Consider the blameless, observe the upright;
there is a future for the man of peace. Psalm 37
Once, years ago, in Rio, I was motoring down a freeway when my hosts pointed, to an effigy policeman sitting in a makeshift booth high above the highway. The cop was a manikin. He was there to throw fear into speeders, they said, giggling. But at that moment it was impossible for me not to think, oddly enough, of South Africa, where a few years before, something happened which I never forgot.
We were on our way to Sin City because our South African hosts wanted to show us the place, a Las Vegas in the middle of one of the impoverished “homelands” created by apartheid. I was driving, following our hostess, who was also driving a vehicle.
Out in the middle of nowhere, I was pulled over by a policeman, and I knew—I had no doubt—that I had been speeding, as had our hostess, I knew, since it had taken all the courage I could mount simply to keep up with her, driving as I was from the wrong side of the car. When I pulled over, I never opened my door, but she barreled out and went directly back to the black policeman, chewed him out but good, gesticulating angrily. I didn’t get a ticket; neither did she.
I’ll never forget that because what happened on that lonely stretch of highway through the veld would not have happened here, in the U.S. I don’t know that our hostess, a woman I admire greatly, a fine Christian, a loving mother, ever understood how I read that event; but the truth, to me, was clear: a white woman exercised total control of a black policeman. By my translation of those events, she was sure that she was above his law.
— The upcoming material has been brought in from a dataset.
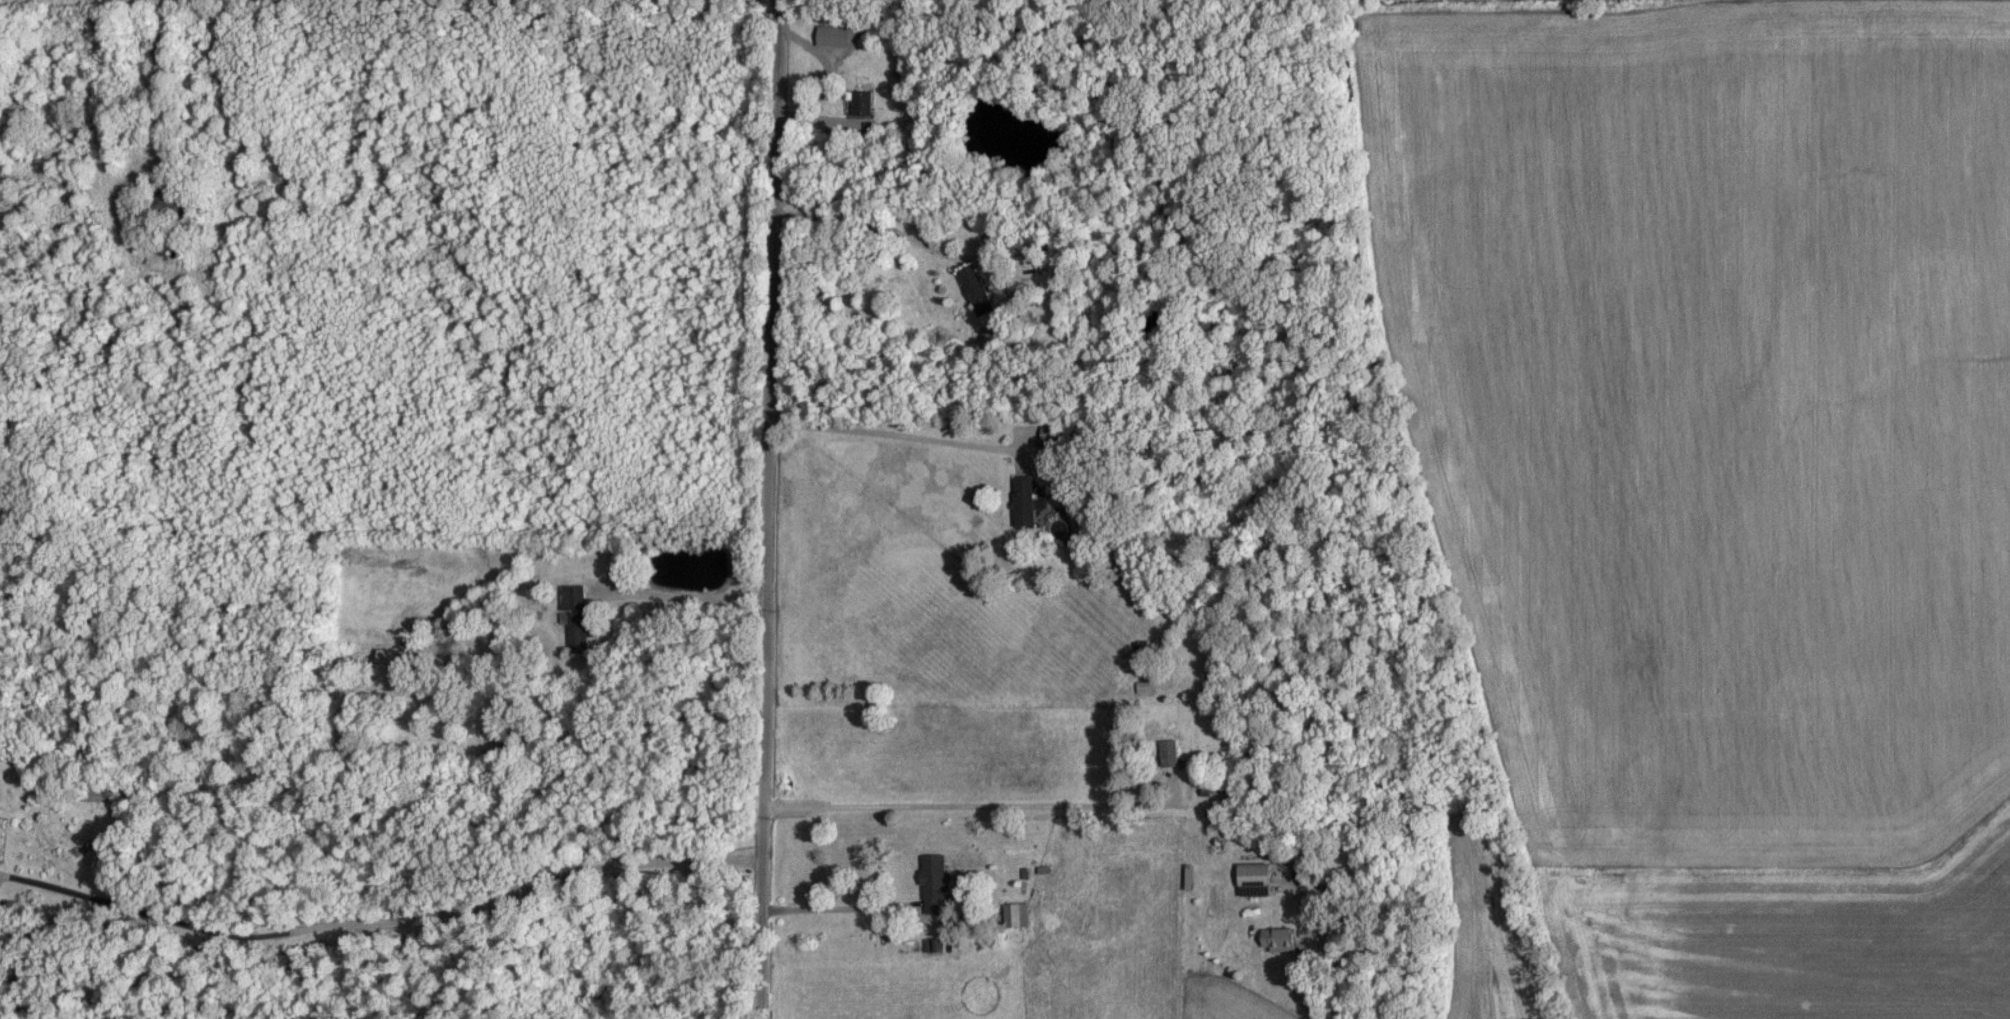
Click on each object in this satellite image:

Those two experiences taught me something about the society I live in, something I’ve never quite forgotten: in America, unlike many other countries, one does not laugh at the law—and because that’s true, because I am blessed to live more safely, period.
Injustice abounds in this society; we’re no utopia. I’m not about to break into “America, the Beautiful.” But reading a verse like this one makes me think that somewhere along the line, in my Christian upbringing, I was taught too well that the word “redeemed” applies to only a few; the blameless, the upright, the righteous—that’s not a lot of folks.
I think I still define the narrow way as a needle’s eye, when in fact I’ve learned in almost sixty years that it’s far more expansive than I’ve ever believed. After all, here, as elsewhere, there are many who are upright, men and women of peace. I live in a land which believes of itself—correctly, for the most part—that we all live under “the rule of law.”
Blameless?—on that one I’ll take a pass. Nobody’s really blameless, except one—that one was born in a manger.
It seems to me there’s an argument in this verse that doesn’t require revelation: you want trouble?—just make it. You want peace?—build it.
There are likely far more visible saints than my mind, steeped in Calvinist theology, likes to admit. Thank goodness, God almighty admits far more.
But here again, David likely scribbled better than he knew because the promise is the trump card: “there is a future for the man of peace,” he says.
There is eternity, no manikin cops, no highway patrol, not even a speed bump.